Şu dünya ahırında, lâf olsun diye her pisliğe, yeşillik adını verdim.
Kara maymunun boynuna gerdanlık taktım; en aşağılık kişiye, en yüce dedim.
Her şeytana, her lânetlenmişe, Âdem’in vasıflarını, Allah halîfesinin sıfatlarını verdim.
Kuzgunu, yeşilliğin bülbülü diye çağırdım; tikene selvi dedim, yâsemin dedim.
Şeytana, Cebrail adını taktım; kengere, apaçık delil dedim durdum.
Yazıklar olsun ki lânetin, kötülüğün ta kendisine, tamahımdan, ne kadar âferinler dedim.
Kancık eşeğe şehzâde deyişim, eşekliktendi, akıldan değil.[55]

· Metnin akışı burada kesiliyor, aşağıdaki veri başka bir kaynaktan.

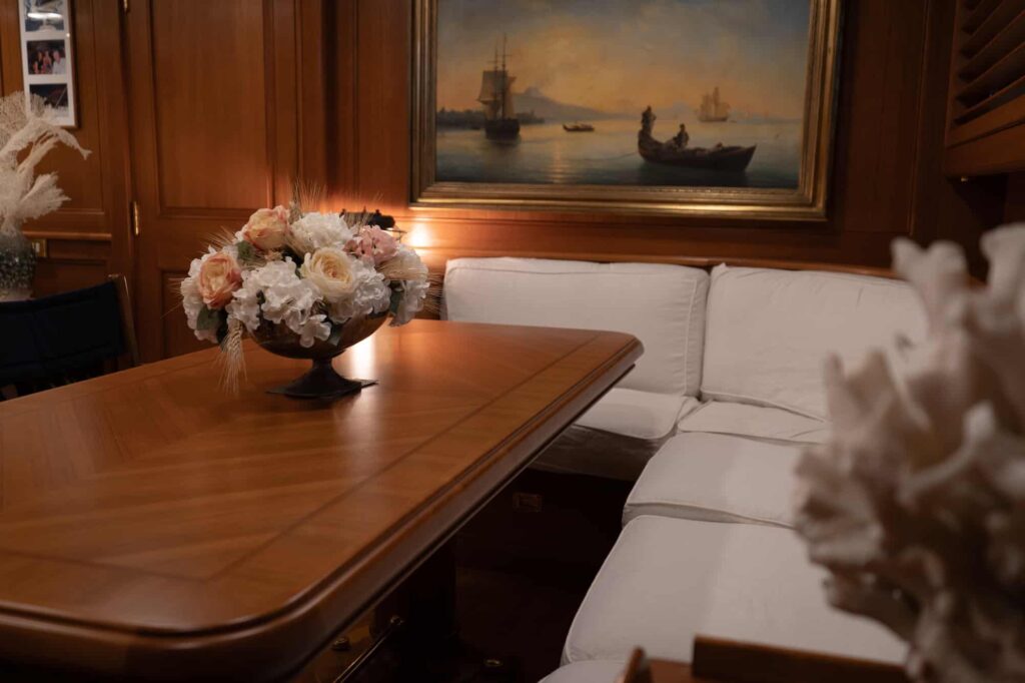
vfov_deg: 39.9
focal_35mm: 33
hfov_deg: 57.2
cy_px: 342
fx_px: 939
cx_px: 512
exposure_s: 1/25
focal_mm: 33
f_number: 4
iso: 800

O, şehevi duyguların etkisinde kalan, ahdine ve değerlerine sadakat ve vefa göstermeyen, fıtratına yabancılaşmış kirli kişilik olarak kasdettiği zulmanî nefsin, nuranî ve iyi bir hak ve hakîkat arayıcısı olan akla neden galip geldiğini sorar ve bunun cevabını yine kendisi verir:
Neden mi? Nefis kendi evinde, kendi yurdunda, akılsa garip! Köpek bile kendi kapısında korkunç bir aslan kesilir.[56]
“Ben, nefsimin hilesinden neler gördüm neler! Sihriyle akıl ve temyizi bile giderir”[57] diyen Mevlânâ, nefse danışılsa bile, yanlış yapmamak için o aşağılığın dediğine uymayıp aksini yapmayı önerir.[58] O, nefse muhalefet etmeyi de yeterli görmeyerek şöyle der:
Nefis, bu çeşit mahlûklardandır da onun için gebertilmeye lâyıktır. Onun için ulu Allah “Öldürün nefislerinizi” demiştir.
Nefis, üç köşeli dikendir, ne çeşit koysan sana batar, ondan kurtulmana imkân mı var?
Hevâ ve hevesini terketme ateşini vur şu dikene; iyi işli dosta uzat elini, sarıl ona!.[59]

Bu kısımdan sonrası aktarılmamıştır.